++++ Selected excerpt
Loose coupling – i.e., the decomposition of core software functions into (more or less primitive) services that are independently instantiated and which communicate and exchange data with one another via APIs – is the condition of the possibility for elasticity. Traditionally, elasticity was not associated with on-premises MPP databases (such as Teradata Database), which used to emphasize tight coupling between compute and storage.^[2]

The new battlegrounds in the cloud

At this point, cloud providers can dispute which PaaS offerings are PaaS-ier – i.e., easier to use, easier to operate, easier to develop for; faster to spin up, pause, and/or resume virtual instances; faster (that is, with minimal disruption to service) when changing the configuration of an MPP database cluster; “smarter” about automating tasks, about scheduling and managing workloads, about managing concurrency; and so on. They cannot argue that their competitors do not market cloud-worthy PaaS data warehouses, however. This is disingenuous marketing.
++++++++
++++ Extracted records
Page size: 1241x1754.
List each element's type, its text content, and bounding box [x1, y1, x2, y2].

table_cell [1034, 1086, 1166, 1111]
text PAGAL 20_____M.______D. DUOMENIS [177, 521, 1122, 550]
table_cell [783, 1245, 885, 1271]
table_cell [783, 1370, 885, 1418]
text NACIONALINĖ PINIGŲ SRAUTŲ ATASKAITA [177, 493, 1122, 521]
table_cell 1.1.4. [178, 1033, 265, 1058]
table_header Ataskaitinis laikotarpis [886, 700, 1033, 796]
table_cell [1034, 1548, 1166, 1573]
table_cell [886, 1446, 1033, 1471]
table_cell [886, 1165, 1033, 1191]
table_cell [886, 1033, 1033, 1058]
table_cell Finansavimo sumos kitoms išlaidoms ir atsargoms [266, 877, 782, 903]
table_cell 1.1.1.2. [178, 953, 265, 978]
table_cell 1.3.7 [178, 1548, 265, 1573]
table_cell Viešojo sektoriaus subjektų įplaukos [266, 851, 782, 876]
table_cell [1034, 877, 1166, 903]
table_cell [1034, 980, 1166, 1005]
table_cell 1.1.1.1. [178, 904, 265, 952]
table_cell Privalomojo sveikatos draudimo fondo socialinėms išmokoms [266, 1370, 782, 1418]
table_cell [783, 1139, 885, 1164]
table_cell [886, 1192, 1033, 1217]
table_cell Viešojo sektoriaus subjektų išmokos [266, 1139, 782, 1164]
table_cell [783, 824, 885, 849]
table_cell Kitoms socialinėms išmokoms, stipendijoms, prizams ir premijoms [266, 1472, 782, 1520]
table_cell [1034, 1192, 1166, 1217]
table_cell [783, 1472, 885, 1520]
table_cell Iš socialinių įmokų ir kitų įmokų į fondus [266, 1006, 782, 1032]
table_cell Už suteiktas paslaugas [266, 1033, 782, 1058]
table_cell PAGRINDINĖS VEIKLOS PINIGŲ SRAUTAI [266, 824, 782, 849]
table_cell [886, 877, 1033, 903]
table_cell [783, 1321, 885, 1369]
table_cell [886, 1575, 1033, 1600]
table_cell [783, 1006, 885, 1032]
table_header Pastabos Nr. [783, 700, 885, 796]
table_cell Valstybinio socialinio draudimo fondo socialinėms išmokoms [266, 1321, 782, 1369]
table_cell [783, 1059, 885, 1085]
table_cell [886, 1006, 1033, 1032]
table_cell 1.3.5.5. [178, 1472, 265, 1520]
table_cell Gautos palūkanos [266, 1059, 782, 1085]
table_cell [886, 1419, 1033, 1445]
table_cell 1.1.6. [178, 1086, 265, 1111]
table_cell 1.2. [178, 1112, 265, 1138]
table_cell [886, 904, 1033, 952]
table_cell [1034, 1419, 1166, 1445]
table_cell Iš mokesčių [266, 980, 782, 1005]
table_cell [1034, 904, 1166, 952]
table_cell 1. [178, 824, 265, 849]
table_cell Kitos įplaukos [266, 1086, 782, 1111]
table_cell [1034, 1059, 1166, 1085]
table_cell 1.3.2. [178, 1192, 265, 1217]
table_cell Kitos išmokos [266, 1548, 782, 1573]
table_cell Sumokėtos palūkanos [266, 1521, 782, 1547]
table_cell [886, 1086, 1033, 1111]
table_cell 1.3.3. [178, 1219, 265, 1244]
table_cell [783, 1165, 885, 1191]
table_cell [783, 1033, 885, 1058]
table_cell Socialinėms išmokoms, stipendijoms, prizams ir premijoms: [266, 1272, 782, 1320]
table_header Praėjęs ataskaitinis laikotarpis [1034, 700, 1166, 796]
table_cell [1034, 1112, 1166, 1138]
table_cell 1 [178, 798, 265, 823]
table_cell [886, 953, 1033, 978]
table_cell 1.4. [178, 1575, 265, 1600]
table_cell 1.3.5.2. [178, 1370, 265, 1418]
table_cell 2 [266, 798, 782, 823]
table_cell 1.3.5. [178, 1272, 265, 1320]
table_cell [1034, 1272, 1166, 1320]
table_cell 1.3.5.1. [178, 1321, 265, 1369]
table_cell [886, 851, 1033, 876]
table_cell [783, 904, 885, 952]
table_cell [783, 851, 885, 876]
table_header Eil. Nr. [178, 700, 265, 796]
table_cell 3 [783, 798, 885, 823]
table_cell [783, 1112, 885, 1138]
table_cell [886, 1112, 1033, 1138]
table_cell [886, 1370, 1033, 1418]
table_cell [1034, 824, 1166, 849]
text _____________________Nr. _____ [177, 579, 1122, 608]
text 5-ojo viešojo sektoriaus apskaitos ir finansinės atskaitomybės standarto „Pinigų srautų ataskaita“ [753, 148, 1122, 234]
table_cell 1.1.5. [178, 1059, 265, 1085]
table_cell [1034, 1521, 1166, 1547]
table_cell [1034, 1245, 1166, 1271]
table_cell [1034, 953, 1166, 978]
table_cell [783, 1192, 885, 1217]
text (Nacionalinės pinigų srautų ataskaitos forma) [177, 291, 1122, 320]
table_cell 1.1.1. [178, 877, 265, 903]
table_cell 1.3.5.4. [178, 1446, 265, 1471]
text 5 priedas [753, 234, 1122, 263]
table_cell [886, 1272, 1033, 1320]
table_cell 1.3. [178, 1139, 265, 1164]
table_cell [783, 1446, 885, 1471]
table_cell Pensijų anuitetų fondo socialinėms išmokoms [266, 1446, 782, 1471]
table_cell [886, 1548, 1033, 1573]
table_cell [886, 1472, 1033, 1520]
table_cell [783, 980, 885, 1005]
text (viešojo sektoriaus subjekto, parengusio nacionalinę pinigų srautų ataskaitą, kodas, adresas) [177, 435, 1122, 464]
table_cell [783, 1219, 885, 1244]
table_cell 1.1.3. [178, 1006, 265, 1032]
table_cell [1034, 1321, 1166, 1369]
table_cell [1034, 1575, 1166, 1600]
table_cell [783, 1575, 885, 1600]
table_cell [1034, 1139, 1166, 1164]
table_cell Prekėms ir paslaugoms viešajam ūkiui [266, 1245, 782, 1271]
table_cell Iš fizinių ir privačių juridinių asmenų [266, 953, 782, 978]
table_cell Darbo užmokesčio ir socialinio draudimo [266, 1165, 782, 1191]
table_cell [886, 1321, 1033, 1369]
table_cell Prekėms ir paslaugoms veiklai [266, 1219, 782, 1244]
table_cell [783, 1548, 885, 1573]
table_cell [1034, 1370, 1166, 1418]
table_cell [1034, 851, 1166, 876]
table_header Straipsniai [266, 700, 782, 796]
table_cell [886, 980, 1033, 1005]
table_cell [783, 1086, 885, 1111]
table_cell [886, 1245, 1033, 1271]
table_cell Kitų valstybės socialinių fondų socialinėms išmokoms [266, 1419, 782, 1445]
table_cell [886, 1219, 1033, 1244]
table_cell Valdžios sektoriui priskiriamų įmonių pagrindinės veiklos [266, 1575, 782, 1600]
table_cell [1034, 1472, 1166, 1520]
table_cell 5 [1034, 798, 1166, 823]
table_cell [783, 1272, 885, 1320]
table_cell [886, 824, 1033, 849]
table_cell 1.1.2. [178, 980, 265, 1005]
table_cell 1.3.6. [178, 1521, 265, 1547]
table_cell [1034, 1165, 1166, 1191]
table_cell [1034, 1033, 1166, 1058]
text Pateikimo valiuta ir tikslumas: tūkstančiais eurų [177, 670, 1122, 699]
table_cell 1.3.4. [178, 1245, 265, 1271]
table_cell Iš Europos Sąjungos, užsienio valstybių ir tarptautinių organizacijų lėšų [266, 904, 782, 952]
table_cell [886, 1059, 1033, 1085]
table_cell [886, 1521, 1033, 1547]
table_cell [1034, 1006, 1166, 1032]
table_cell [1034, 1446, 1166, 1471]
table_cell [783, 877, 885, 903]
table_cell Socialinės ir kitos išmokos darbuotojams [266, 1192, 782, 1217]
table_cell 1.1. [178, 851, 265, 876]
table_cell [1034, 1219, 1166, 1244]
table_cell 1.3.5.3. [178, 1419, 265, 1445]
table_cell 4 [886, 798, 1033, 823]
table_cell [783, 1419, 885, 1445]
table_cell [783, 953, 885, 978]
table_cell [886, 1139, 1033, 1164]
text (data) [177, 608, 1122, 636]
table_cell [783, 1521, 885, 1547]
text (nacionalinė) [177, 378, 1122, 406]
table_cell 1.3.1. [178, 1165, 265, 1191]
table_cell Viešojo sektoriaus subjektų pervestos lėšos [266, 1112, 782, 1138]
++++++++
Problem details ▸
Rewrite the excerpt on cloud data warehouses from the words "At this point, cloud" through "is disingenuous marketing.", putting "cloud vendors" in place of "cloud providers". The records play no part in this work.

Written answer ▸
At this point, cloud vendors can dispute which PaaS offerings are PaaS-ier – i.e., easier to use, easier to operate, easier to develop for; faster to spin up, pause, and/or resume virtual instances; faster (that is, with minimal disruption to service) when changing the configuration of an MPP database cluster; “smarter” about automating tasks, about scheduling and managing workloads, about managing concurrency; and so on. They cannot argue that their competitors do not market cloud-worthy PaaS data warehouses, however. This is disingenuous marketing.